HMO Landlords win application for Judicial Review

Latest Landlord News by: Madalena Penny

Controversy surrounding local licensing and planning policies imposed on landlords in the private sector has again stepped up a pace.  Hundreds of landlords have won the right for a judicial review over HMO selective licensing schemes imposed by local authorities.

Last week 350 landlords in the Accrington area were delighted when they won the right to be heard in High Court over licensing actions enforced on 1,326 HMO’s by Hyndburn Council.  Claiming the council did not consult properly on the move, the landlords now aim to make the local authority explain their decision in court.  A counterclaim made by the council claiming the landlords application was out of time was thrown out by the court.

In April this year Oxford, Milton Keynes, Charnwood and Newcastle Councils took the government to task after gaining permission to launch a judicial review.  The four local authorities claim that the government failed to consult the appropriate planning authorities before altering the GDPO (General Permitted Development Order).  However the High Court rejected their objections.  As a result of the Coalition’s HMO reform, Oxford City Council has now reviewed their planning policy to avoid legal recompense from landlords.

Further south in Margate, Thanet Council is also under pressure from the Southern Landlords Association.  Accusing the council’s actions not only to be totally inappropriate, but also illegal, The SLA have reluctantly, also applied to the High Court for a judicial review over selective licensing imposed by the council.
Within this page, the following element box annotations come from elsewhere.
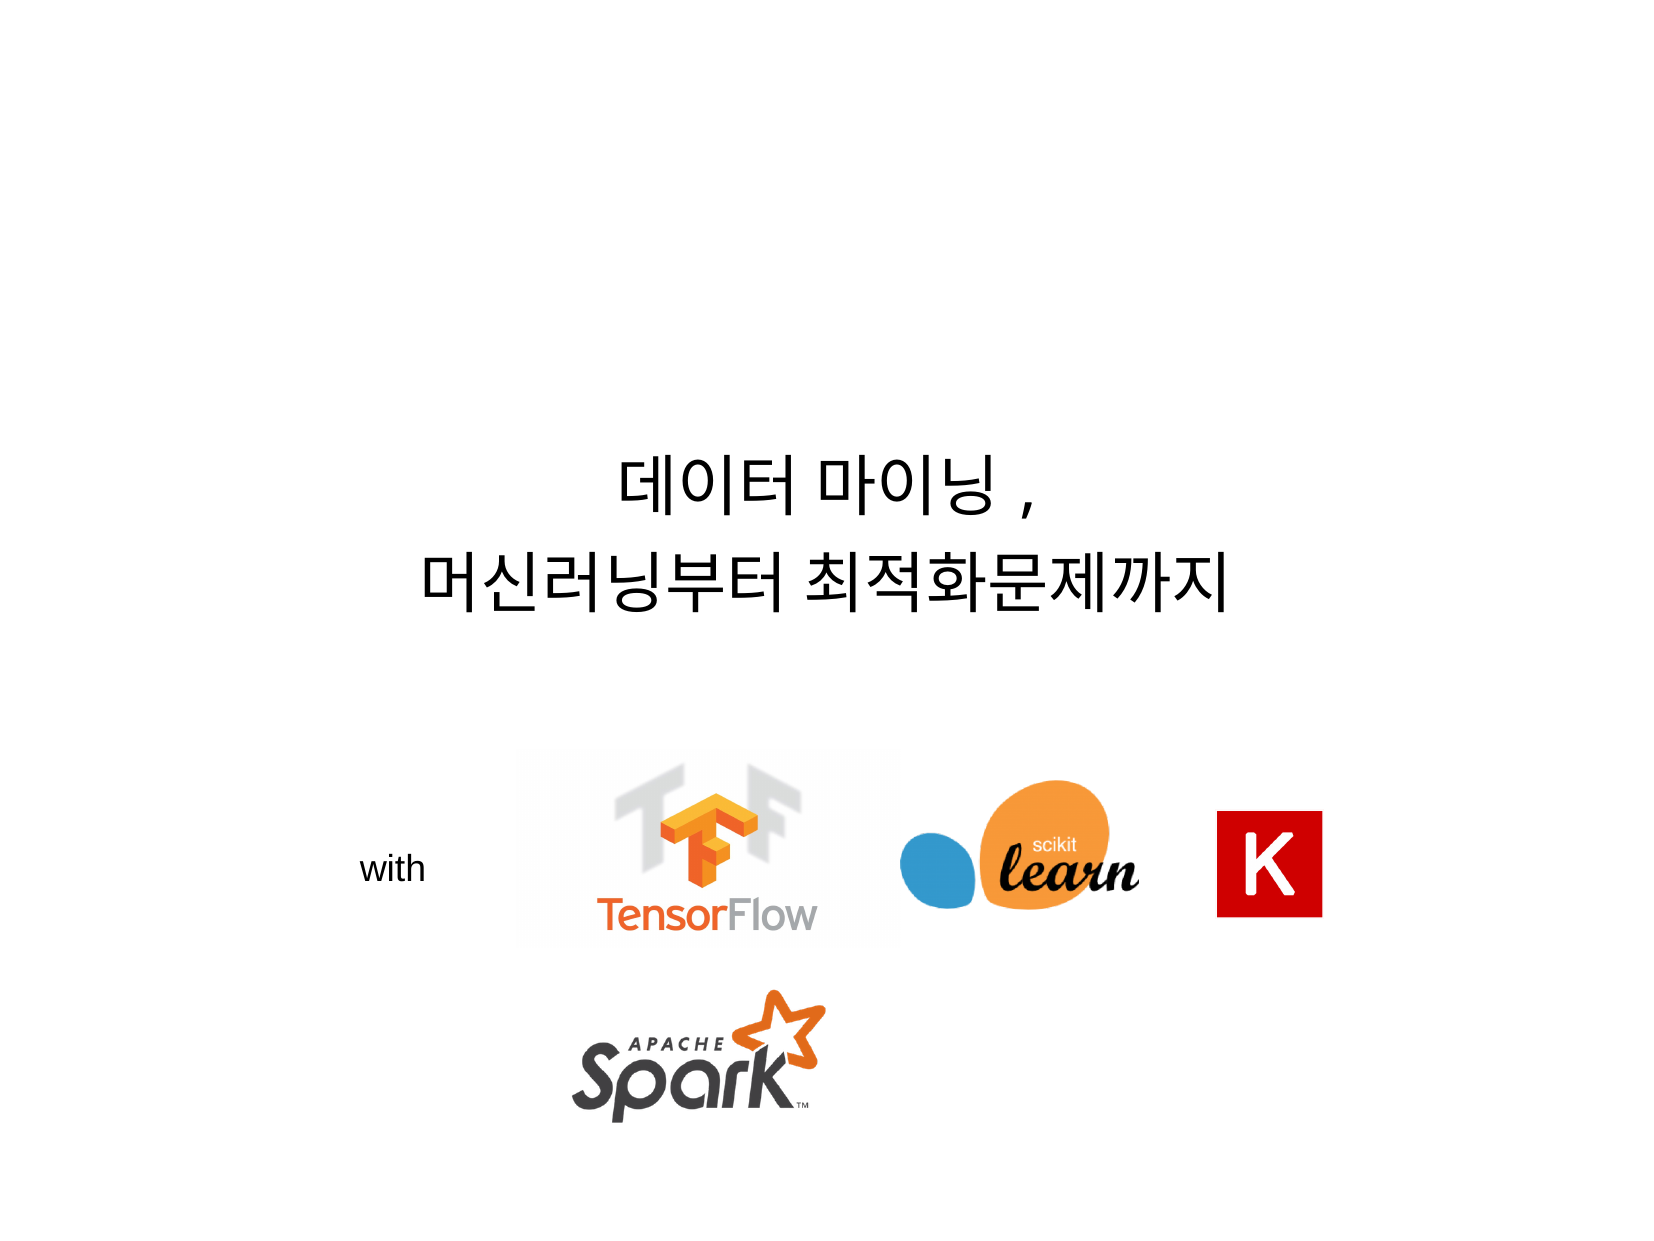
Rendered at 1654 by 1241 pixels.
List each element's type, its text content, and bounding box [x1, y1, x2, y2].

picture [1215, 809, 1324, 919]
text_box with [345, 840, 442, 897]
picture [516, 736, 1139, 976]
picture [570, 988, 826, 1126]
text_box 데이터 마이닝, 머신러닝부터 최적화문제까지 [82, 49, 1571, 1010]
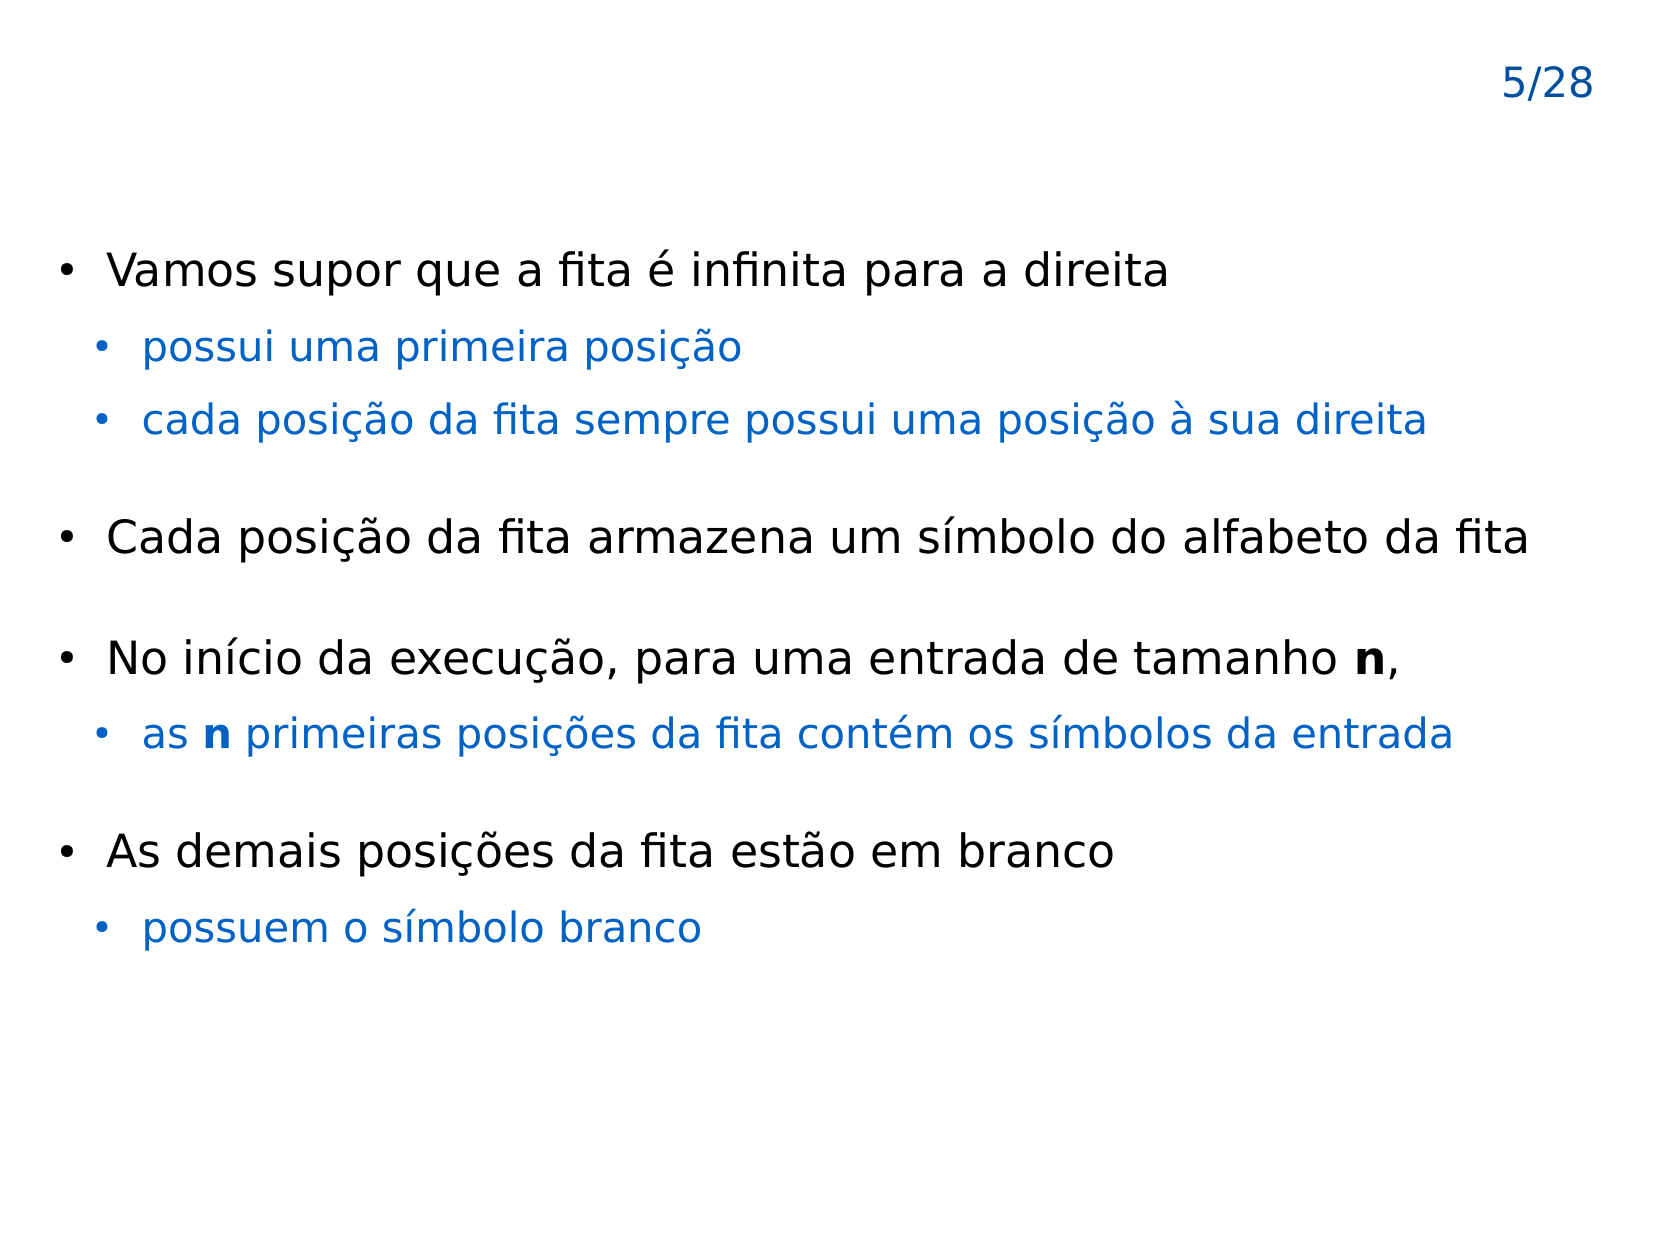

Under Thanet Council’s scheme all rental properties in the designated areas will have to apply for a license, paying the appropriate fees.  Claiming the imposed licensing policy is to control the anti-social behaviour by landlords, the council believe they can force their tenants to comply with the landlord’s rules.  If the landlords don’t, the council withdraws their license to rent.  The SLA have argued that no proof has been offered to back up the local authority’s claims to link anti-social behaviour in the designated areas to the mismanagement of private landlords.

Under HMO reform, without the enforcement of an Article 4 Direction, local authorities could be liable for compensation due to financial loss by landlords.  If the councils in question are found to be enforcing improper licensing/planning policy by High Court, landlords could sue for loss of revenue and costs incurred by the improper use of licensing and planning schemes.